Given entries:
::::::::

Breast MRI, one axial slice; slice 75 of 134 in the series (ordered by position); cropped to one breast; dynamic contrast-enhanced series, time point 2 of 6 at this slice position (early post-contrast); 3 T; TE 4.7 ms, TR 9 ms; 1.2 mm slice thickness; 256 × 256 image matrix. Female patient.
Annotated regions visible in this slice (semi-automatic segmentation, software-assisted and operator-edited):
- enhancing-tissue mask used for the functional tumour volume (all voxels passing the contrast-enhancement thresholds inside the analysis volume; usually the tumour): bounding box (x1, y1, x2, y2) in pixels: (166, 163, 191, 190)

::::::::

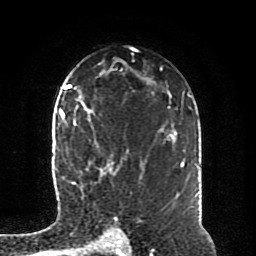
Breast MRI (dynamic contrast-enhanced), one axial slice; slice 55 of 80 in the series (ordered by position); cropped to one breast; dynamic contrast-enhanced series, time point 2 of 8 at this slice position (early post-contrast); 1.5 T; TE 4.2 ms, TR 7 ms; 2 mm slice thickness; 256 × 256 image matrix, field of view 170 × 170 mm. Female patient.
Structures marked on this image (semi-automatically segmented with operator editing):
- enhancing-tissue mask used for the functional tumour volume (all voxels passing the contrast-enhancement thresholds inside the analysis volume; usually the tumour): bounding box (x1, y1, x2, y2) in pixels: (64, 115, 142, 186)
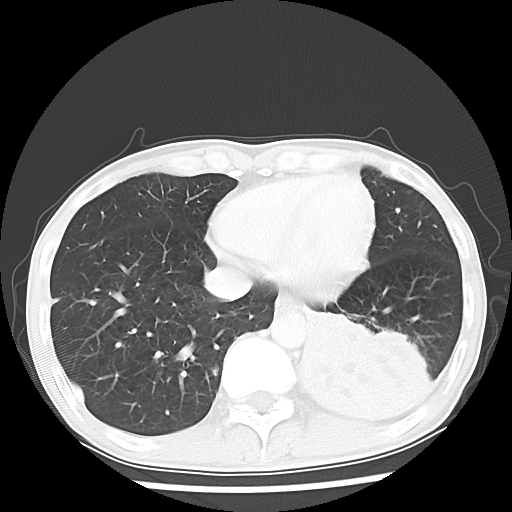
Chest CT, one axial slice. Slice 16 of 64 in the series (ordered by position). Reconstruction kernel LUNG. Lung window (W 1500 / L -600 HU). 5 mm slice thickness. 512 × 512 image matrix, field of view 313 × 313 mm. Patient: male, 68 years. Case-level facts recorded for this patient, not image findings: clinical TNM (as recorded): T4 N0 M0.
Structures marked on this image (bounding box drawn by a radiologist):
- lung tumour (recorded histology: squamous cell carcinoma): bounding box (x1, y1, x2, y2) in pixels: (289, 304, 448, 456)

::::::::

Aim of the exercise:
Give back exactly the lines above starting at the line where "Breast MRI, one" appears and ending at the line where "163, 191, 190)" appears, both included, with no other lines.

Written solution:
Breast MRI, one axial slice; slice 75 of 134 in the series (ordered by position); cropped to one breast; dynamic contrast-enhanced series, time point 2 of 6 at this slice position (early post-contrast); 3 T; TE 4.7 ms, TR 9 ms; 1.2 mm slice thickness; 256 × 256 image matrix. Female patient.
Annotated regions visible in this slice (semi-automatic segmentation, software-assisted and operator-edited):
- enhancing-tissue mask used for the functional tumour volume (all voxels passing the contrast-enhancement thresholds inside the analysis volume; usually the tumour): bounding box (x1, y1, x2, y2) in pixels: (166, 163, 191, 190)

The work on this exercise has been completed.